For root vegetables (carrots, beetroot, parsnips etc.) I’ll always sow directly as the large tap root is susceptible to damage when transplanting.  Peas,  beans and corn I’ll also usually sow direct – the large seeds making it a straight forward process.  Most other herbs, brassicas (think cabbages, broccoli asian greens) tomatoes, capsicums, cucumbers…well pretty much everything else, I grow into seedlings before transplanting.

How deep to plant?

It is very tempting to plant seeds deeper than they need to be.  While working for the Stephanie Alexander Kitchen Garden Foundation, I found kids always wanted to plant the seeds far too deeply.  It certainly seems to be our default setting.  Generally speaking seeds are planted to the depth of their width.  So broad beans around 1cm while lettuce and cabbage seeds barely need covering.  I dare you to simply spread some lettuce seed across the surface of some seed raising mix and just water without covering.  In around 10 days they’ll germinate and anchor themselves nicely.  We all know how wonderfully weeds grow, and nobody is sowing them at a specific depth.

Caring for seedlings and feeding

Seeds germinate well in dappled light (especially in summer) and this will also prevent the seed raising mix drying out too much.  You will know it’s too shady if seedlings grow ‘leggy’ i.e. thin and tall.  Temperature is the other necessary factor in germination, with most seeds only coming to life when the soil temp is close to 20 degrees.  Professional seedling producers use heat pads to artificially raise the temperature of the soil, leading to subtropical growth in temperate climates.

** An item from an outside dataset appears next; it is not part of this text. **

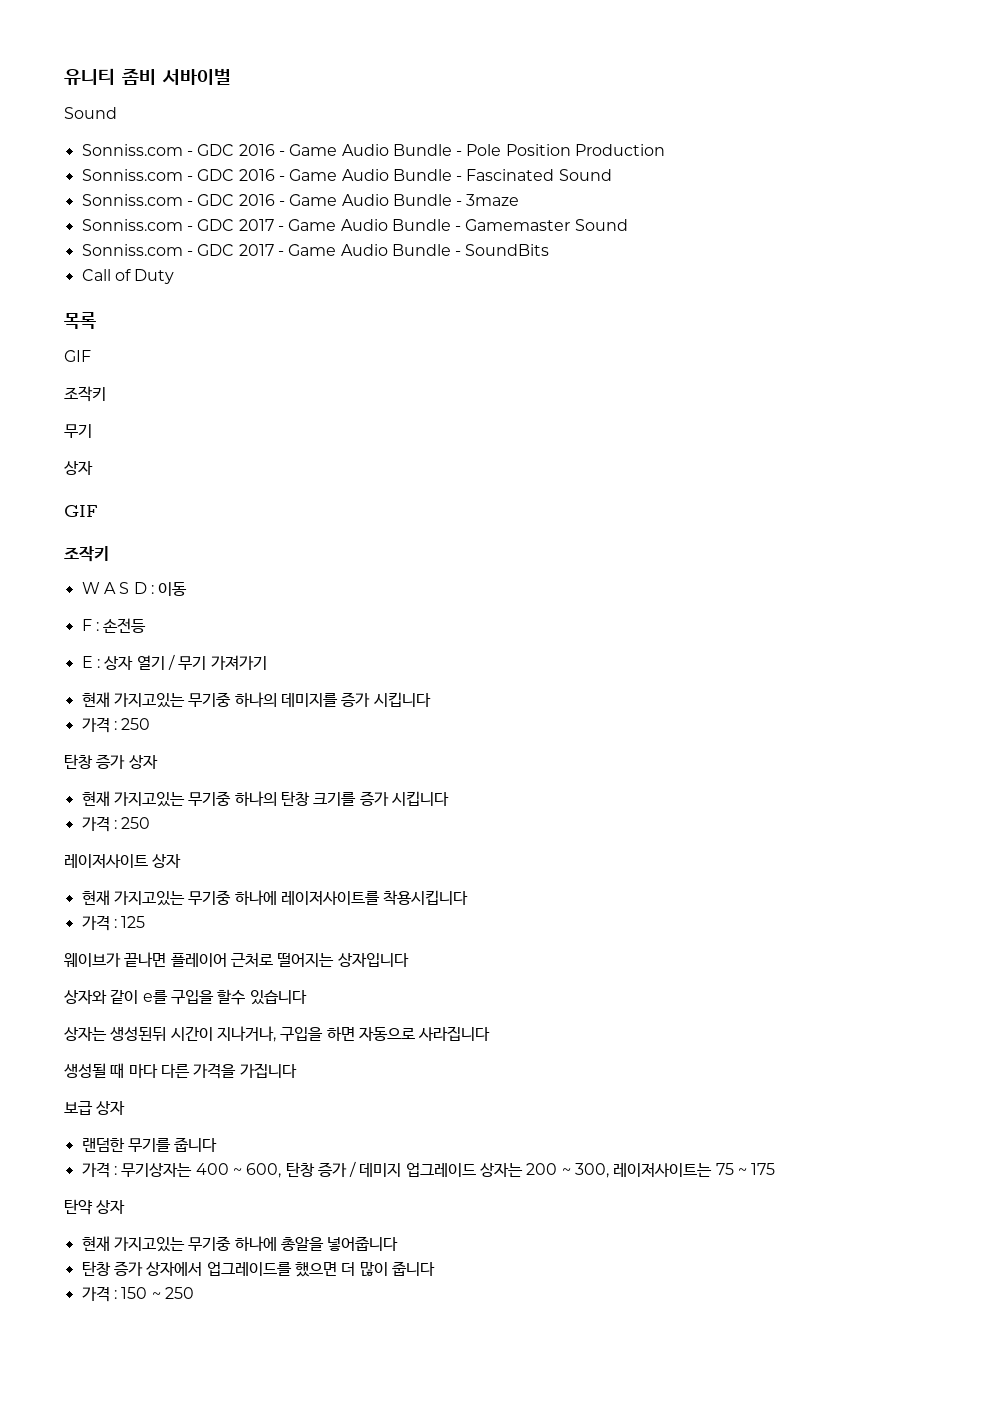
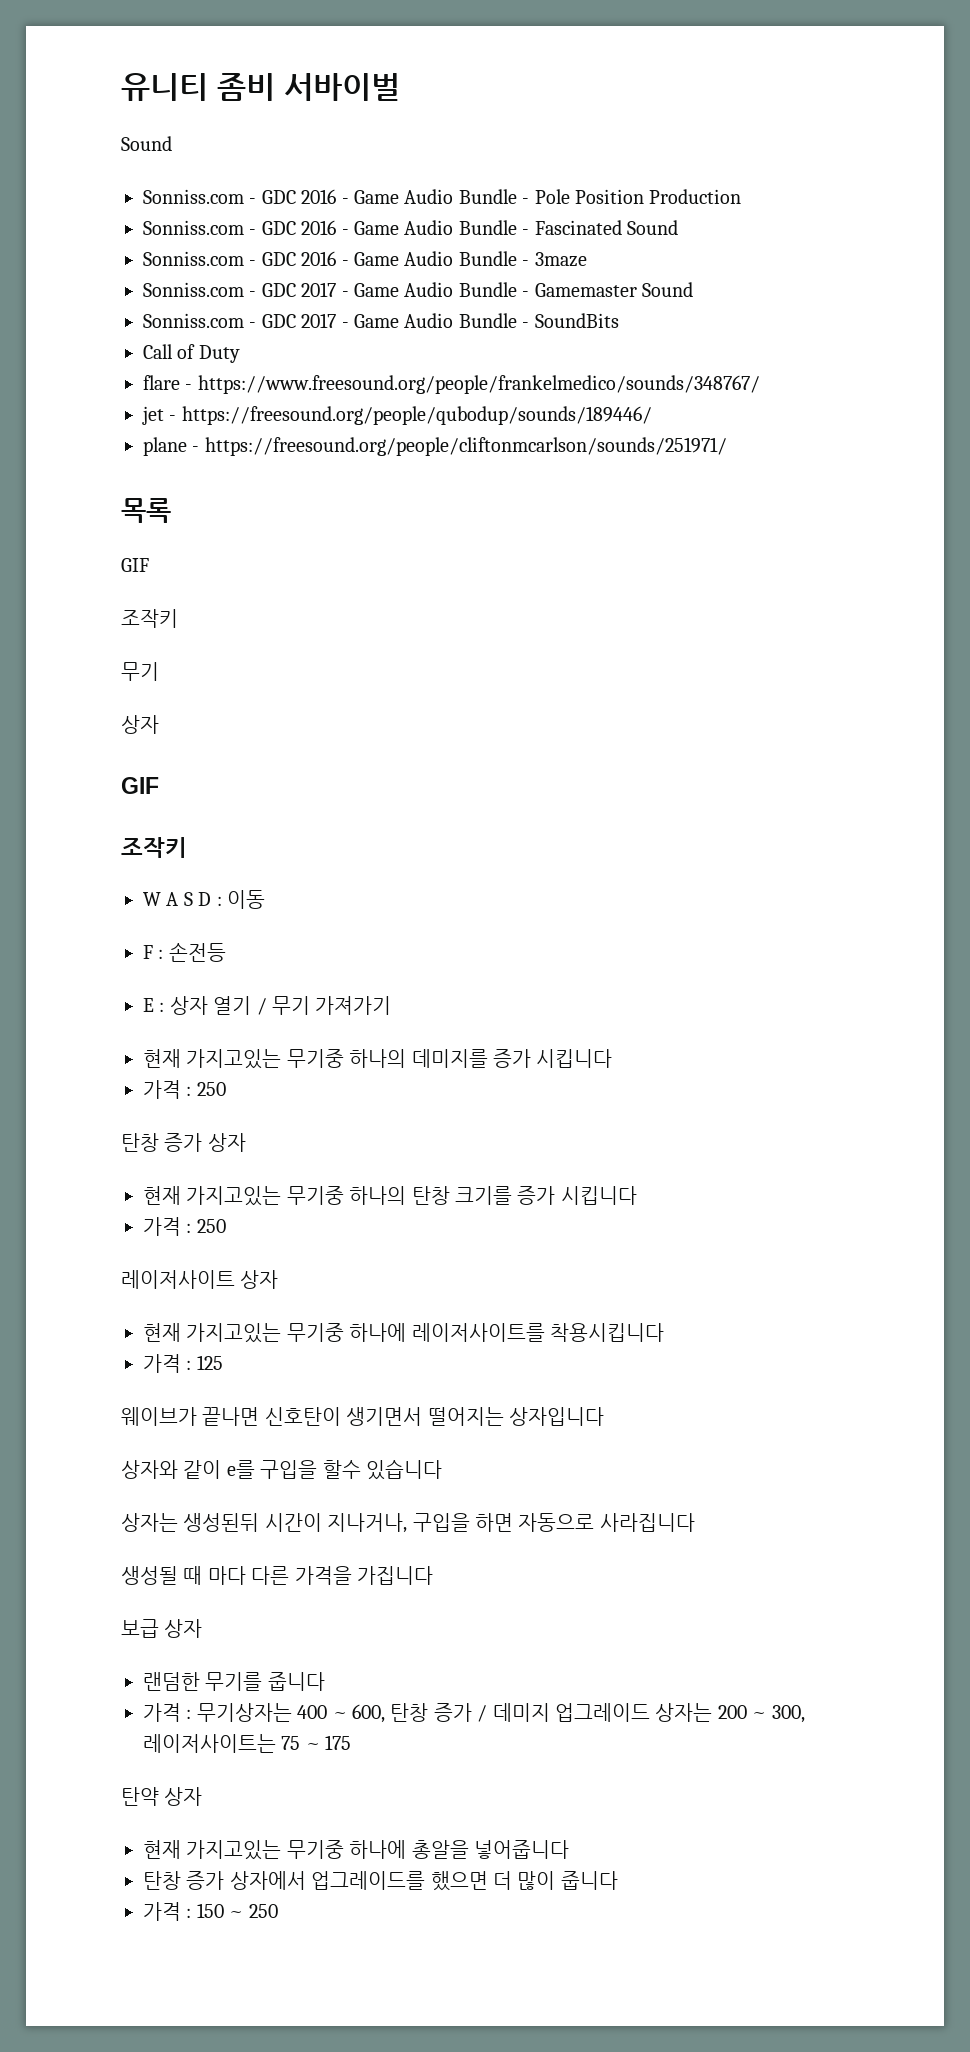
(175, 276) none -> [143,375,760,394] [142,406,652,425] [143,437,727,456] // flare - https://www.freesound.org/people/frankelmedico/sounds/348767/ // jet - https://freesound.org/people/qubodup/sounds/189446/ // plane - https://freesound.org/people/cliftonmcarlson/sounds/251971/
[170,952,273,967] 플레이어 근처로 -> [264,1407,423,1426] 신호탄이 생기면서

Use a fine spray of water initially as you don’t want to move the seeds with large drops of water while they’re trying to take root.  A hand-held pump sprayer is perfect.  As mentioned above the seed provides the required nutrition to germinate but once growing a weak liquid feed is a good idea every 10 days using worm juice or a seaweed concentrate.

Where to source seeds

Here are some links to seed providers who specialise in heirloom or old variety open pollinated varieties.  This means you can save the seed year to year and your plants will turn out true to type – something not always possible when saving seed from hybrid plants common in nurseries.

www.diggers.com.au

www.thelostseed.com.au

www.edenseeds.com.au

www.greenpatchseeds.com.au

www.theitaliangardener.com.au

Seed raising mix recipe

Most of these ingredients are readily available at good nurseries or landscaping suppliers (river sand and loam) and will save you lots of money if you’re propagating a lot of your own seeds.

One part river sand

1/2 part vermiculite (this is a naturally forming mineral that is a great insulator and holds moisture)

1/2 part weed free garden loam

1/2 part compost

Handful of blood and bone fertiliser

Mix together and keep in a sealed bucket.  Moisten before use.

Remember you can re-use this seed raising mix after planting out your seedlings by adding it to your next batch – don’t throw it out!